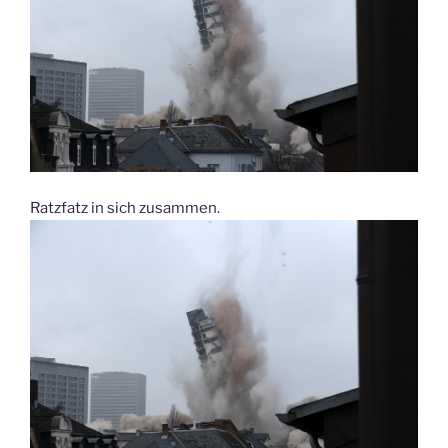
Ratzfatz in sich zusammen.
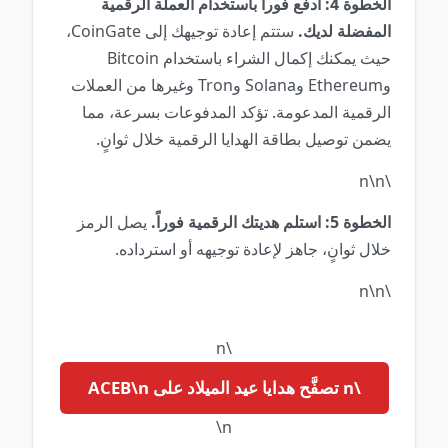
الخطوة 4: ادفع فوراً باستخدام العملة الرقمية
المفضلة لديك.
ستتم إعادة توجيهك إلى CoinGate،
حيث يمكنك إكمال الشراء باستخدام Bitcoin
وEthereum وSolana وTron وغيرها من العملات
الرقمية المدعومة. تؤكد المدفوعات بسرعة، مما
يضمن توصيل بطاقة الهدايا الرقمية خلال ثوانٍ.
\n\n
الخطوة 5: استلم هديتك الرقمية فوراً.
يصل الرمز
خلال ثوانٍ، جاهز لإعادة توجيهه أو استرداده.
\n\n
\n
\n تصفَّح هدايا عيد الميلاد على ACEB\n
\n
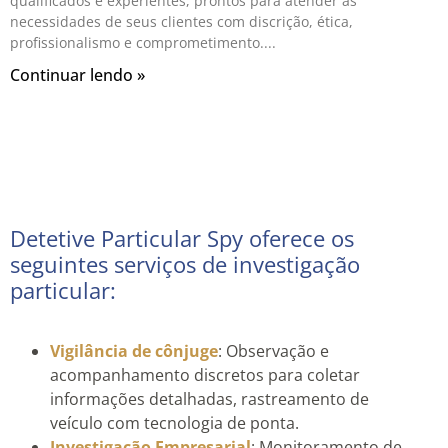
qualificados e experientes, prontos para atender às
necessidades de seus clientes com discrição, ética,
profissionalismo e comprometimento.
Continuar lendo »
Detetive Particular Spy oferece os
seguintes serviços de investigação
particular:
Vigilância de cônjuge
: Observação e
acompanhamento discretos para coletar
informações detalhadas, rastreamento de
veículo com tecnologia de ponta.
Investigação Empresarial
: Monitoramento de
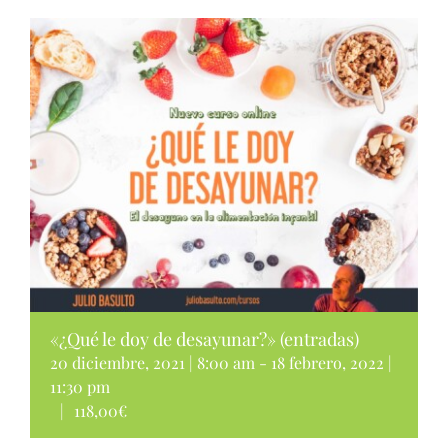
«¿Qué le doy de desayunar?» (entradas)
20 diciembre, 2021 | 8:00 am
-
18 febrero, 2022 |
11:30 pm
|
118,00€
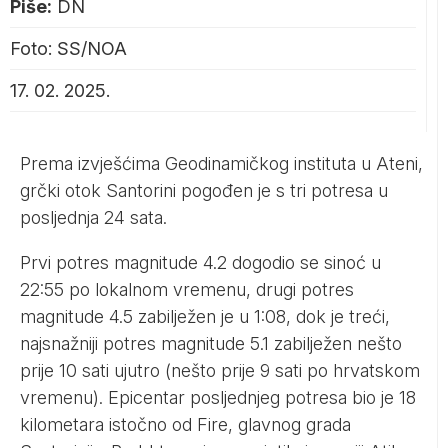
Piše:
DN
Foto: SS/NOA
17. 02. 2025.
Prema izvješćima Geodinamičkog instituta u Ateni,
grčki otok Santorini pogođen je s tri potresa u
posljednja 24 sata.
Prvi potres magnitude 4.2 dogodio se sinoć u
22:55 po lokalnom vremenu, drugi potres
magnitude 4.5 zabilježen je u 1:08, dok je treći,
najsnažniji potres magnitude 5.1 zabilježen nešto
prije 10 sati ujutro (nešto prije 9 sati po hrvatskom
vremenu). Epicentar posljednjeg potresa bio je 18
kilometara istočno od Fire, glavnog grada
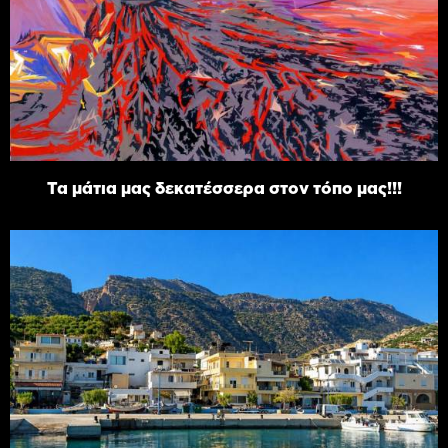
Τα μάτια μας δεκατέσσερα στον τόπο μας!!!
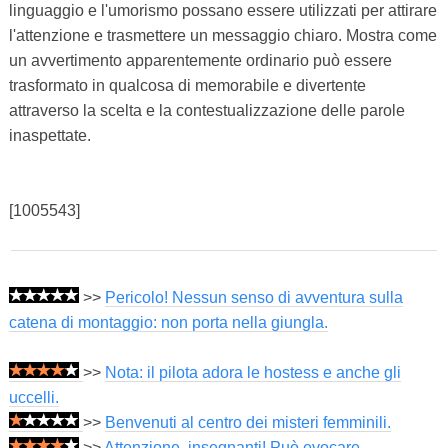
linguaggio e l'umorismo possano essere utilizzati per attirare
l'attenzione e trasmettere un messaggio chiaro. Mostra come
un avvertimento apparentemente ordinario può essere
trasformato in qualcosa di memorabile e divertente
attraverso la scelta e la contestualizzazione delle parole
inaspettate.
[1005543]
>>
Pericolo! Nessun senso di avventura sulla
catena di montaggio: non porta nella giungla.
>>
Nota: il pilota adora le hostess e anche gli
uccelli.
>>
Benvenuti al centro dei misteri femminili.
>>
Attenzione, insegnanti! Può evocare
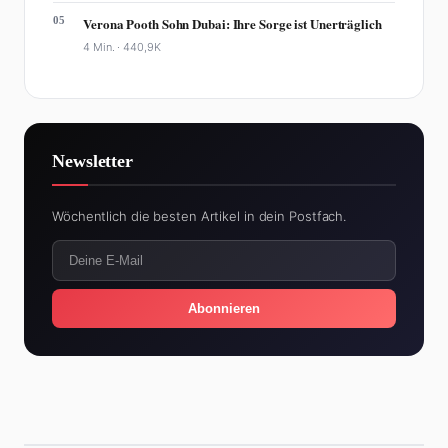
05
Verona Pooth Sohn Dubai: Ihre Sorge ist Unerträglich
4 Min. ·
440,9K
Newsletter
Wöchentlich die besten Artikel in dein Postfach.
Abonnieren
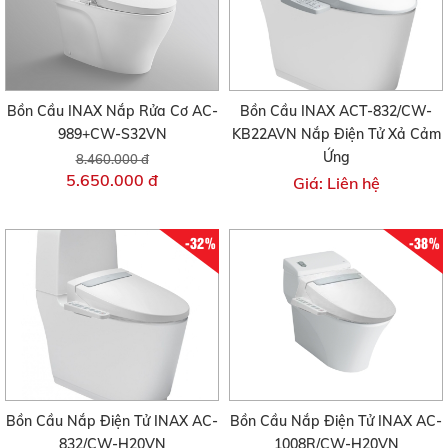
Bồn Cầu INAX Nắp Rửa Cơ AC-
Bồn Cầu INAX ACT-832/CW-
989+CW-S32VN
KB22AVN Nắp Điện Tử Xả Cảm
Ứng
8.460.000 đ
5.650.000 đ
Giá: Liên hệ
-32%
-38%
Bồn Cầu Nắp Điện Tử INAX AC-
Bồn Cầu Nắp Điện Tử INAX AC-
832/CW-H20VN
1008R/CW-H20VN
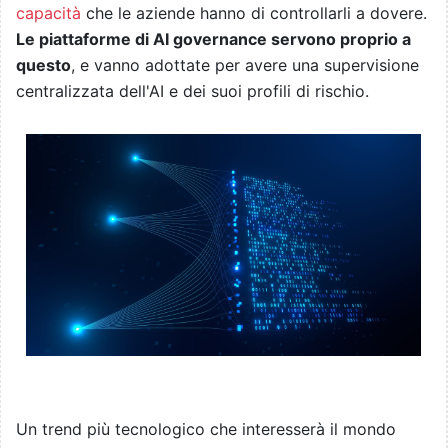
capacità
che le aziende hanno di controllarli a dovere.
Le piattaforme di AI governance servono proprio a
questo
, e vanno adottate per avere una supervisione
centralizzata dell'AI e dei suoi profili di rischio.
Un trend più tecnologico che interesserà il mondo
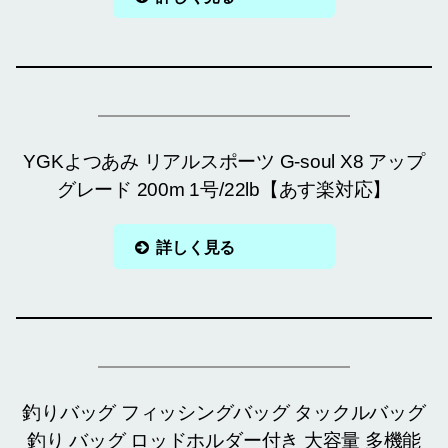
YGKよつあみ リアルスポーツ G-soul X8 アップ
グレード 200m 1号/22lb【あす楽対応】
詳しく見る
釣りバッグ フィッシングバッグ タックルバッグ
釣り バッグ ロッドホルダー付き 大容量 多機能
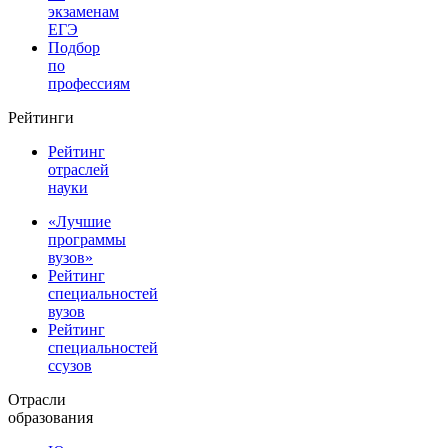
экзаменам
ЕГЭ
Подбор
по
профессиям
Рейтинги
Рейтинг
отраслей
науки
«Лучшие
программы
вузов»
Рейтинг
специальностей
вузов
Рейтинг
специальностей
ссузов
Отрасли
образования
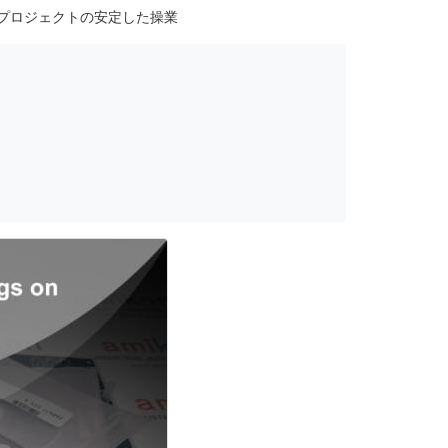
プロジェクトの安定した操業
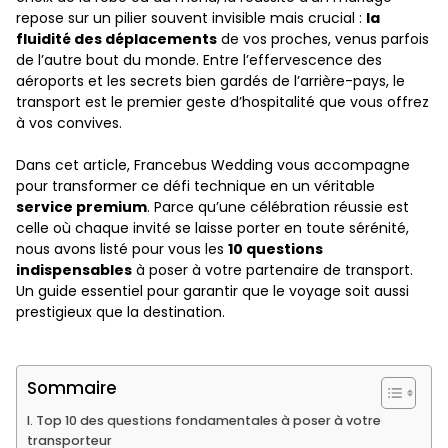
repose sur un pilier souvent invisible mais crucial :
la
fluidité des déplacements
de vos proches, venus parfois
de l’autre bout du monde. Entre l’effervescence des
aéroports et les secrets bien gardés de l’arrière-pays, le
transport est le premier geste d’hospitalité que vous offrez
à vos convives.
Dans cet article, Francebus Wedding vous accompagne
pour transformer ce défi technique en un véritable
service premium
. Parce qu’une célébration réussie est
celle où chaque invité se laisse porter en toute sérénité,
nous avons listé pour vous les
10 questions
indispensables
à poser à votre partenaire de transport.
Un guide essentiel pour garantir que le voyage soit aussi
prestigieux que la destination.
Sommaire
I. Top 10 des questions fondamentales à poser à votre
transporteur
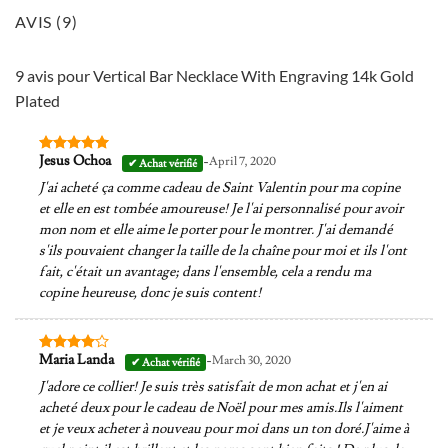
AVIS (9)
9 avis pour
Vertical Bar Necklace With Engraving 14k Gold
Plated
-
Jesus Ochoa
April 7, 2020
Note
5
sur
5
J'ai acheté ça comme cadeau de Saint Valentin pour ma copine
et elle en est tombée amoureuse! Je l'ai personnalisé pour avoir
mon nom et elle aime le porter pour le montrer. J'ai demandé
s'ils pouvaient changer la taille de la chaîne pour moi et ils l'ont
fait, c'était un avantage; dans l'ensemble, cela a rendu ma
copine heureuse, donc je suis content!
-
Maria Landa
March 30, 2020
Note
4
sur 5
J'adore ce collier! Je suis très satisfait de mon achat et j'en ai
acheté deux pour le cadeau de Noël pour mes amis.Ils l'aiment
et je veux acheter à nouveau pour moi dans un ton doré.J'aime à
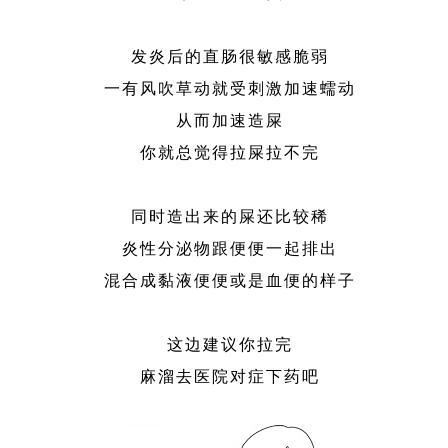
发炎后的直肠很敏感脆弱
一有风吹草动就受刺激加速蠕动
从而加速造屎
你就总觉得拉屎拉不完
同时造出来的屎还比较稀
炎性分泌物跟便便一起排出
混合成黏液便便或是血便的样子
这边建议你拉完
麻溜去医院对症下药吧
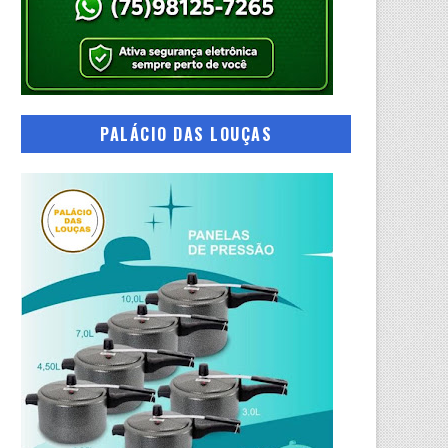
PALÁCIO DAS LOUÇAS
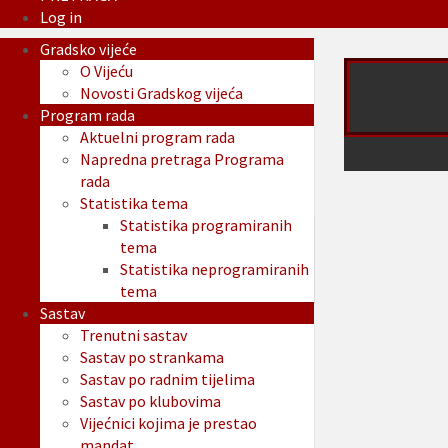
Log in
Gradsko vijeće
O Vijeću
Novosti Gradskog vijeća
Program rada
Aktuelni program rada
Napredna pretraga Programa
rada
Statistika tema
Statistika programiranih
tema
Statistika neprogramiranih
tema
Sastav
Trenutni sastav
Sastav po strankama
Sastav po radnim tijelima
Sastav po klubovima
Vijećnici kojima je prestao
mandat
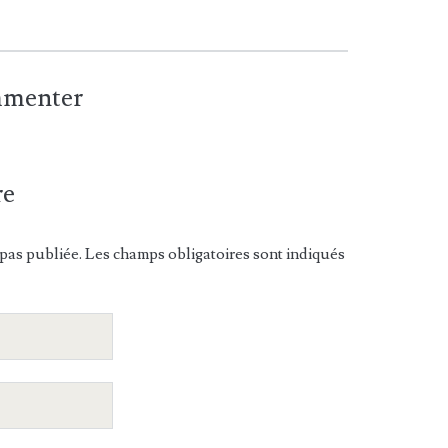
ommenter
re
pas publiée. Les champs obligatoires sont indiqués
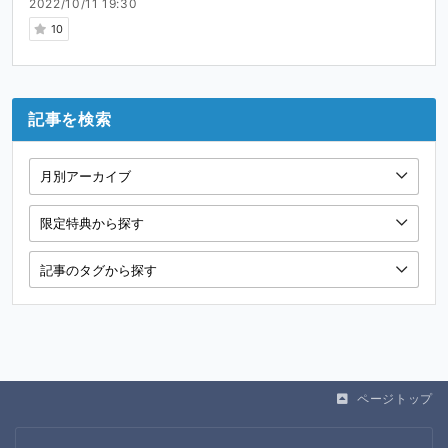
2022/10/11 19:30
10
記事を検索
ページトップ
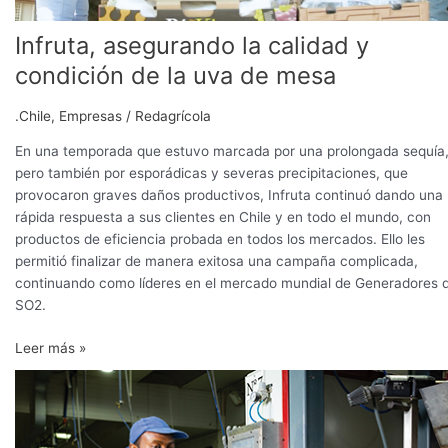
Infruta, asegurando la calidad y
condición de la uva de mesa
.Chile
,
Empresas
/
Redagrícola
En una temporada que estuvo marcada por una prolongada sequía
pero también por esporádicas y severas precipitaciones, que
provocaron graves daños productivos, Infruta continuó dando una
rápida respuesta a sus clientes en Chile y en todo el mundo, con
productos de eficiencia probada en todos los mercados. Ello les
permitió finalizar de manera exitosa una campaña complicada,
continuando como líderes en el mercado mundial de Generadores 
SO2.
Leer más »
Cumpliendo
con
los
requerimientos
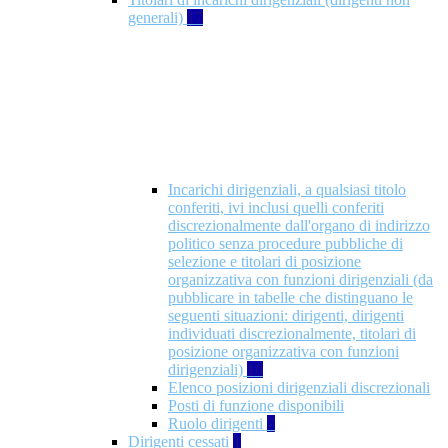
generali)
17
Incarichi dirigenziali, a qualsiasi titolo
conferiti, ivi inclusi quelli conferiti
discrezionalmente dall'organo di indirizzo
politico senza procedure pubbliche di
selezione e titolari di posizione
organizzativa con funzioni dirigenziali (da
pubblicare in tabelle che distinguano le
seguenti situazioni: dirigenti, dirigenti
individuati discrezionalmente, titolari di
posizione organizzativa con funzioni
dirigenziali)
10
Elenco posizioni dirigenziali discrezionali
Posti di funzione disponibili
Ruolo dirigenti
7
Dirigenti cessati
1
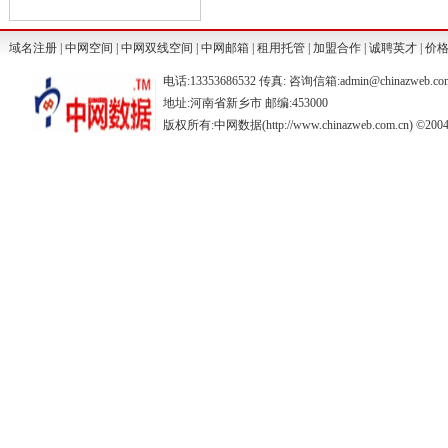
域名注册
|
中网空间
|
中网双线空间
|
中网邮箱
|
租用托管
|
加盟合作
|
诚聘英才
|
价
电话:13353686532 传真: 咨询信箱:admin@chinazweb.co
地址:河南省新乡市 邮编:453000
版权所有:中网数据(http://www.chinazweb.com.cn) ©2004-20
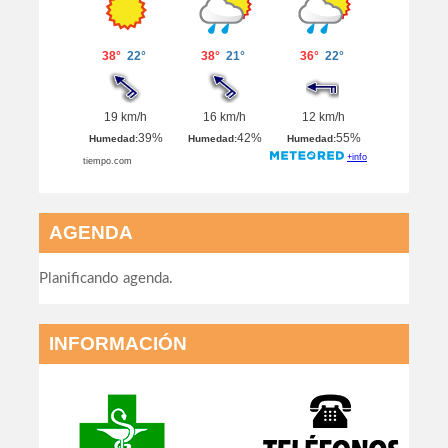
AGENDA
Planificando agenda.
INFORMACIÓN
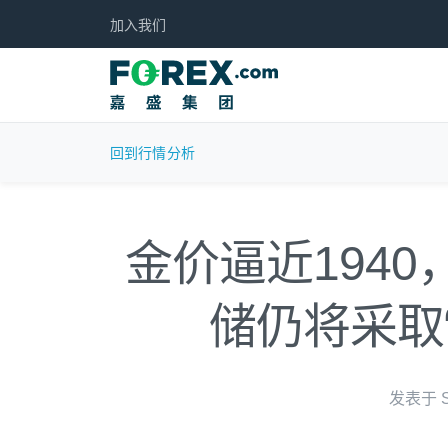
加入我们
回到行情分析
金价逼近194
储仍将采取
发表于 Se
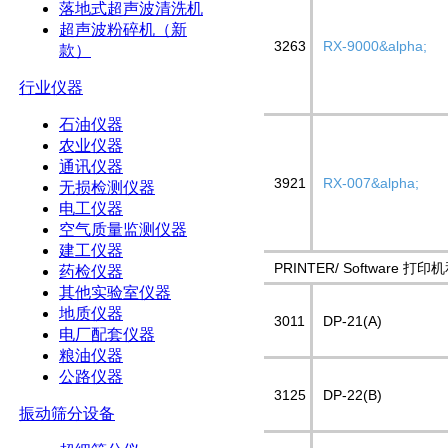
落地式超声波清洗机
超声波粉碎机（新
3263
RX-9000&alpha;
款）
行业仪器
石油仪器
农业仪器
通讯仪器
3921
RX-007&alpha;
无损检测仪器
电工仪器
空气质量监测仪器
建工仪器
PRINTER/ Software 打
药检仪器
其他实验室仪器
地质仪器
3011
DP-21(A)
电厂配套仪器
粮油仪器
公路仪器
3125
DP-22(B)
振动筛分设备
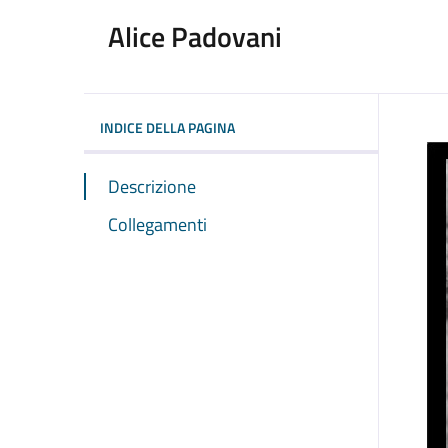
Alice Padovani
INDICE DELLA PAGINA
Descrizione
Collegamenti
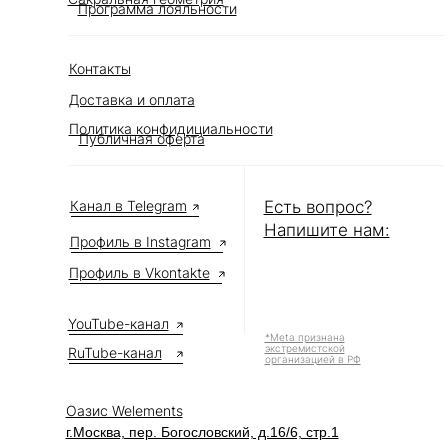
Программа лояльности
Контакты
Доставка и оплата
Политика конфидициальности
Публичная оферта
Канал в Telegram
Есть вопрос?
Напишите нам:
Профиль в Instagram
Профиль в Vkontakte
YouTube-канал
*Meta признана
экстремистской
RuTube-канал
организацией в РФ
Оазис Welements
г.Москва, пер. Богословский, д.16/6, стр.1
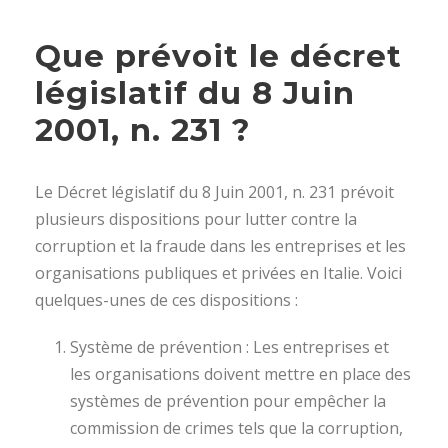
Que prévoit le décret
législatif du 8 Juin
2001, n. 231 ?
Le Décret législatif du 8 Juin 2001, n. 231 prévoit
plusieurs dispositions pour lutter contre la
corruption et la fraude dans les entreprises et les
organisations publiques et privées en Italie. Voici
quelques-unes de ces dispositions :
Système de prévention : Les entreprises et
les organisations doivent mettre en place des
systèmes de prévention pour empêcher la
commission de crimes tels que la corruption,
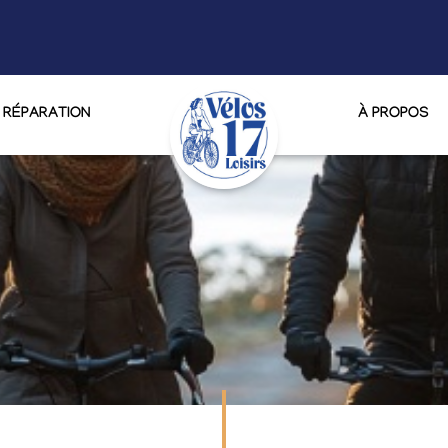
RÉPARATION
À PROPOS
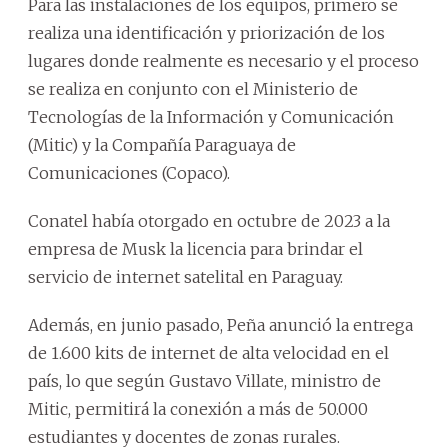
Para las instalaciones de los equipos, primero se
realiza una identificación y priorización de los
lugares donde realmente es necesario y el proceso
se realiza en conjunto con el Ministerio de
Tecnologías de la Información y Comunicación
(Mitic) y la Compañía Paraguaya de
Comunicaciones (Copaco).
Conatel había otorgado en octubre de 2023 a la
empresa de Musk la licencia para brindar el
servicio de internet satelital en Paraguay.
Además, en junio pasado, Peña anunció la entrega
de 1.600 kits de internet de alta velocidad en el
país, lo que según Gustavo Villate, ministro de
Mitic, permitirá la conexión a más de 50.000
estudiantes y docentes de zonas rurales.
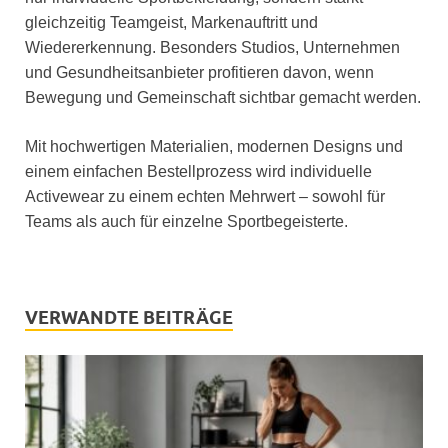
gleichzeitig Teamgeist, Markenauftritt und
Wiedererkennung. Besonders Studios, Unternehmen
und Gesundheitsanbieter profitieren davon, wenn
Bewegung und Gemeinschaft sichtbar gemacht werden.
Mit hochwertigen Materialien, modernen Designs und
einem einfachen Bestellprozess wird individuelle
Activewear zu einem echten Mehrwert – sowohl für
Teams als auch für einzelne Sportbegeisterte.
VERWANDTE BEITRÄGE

====

Typ alsjeblieft de regels letterlijk over, te beginnen bij de regel met "gleichzeitig Teamgeist, Markenauftritt und" en doorlopend tot en met het einde van de lijst.

gleichzeitig Teamgeist, Markenauftritt und
Wiedererkennung. Besonders Studios, Unternehmen
und Gesundheitsanbieter profitieren davon, wenn
Bewegung und Gemeinschaft sichtbar gemacht werden.
Mit hochwertigen Materialien, modernen Designs und
einem einfachen Bestellprozess wird individuelle
Activewear zu einem echten Mehrwert – sowohl für
Teams als auch für einzelne Sportbegeisterte.
VERWANDTE BEITRÄGE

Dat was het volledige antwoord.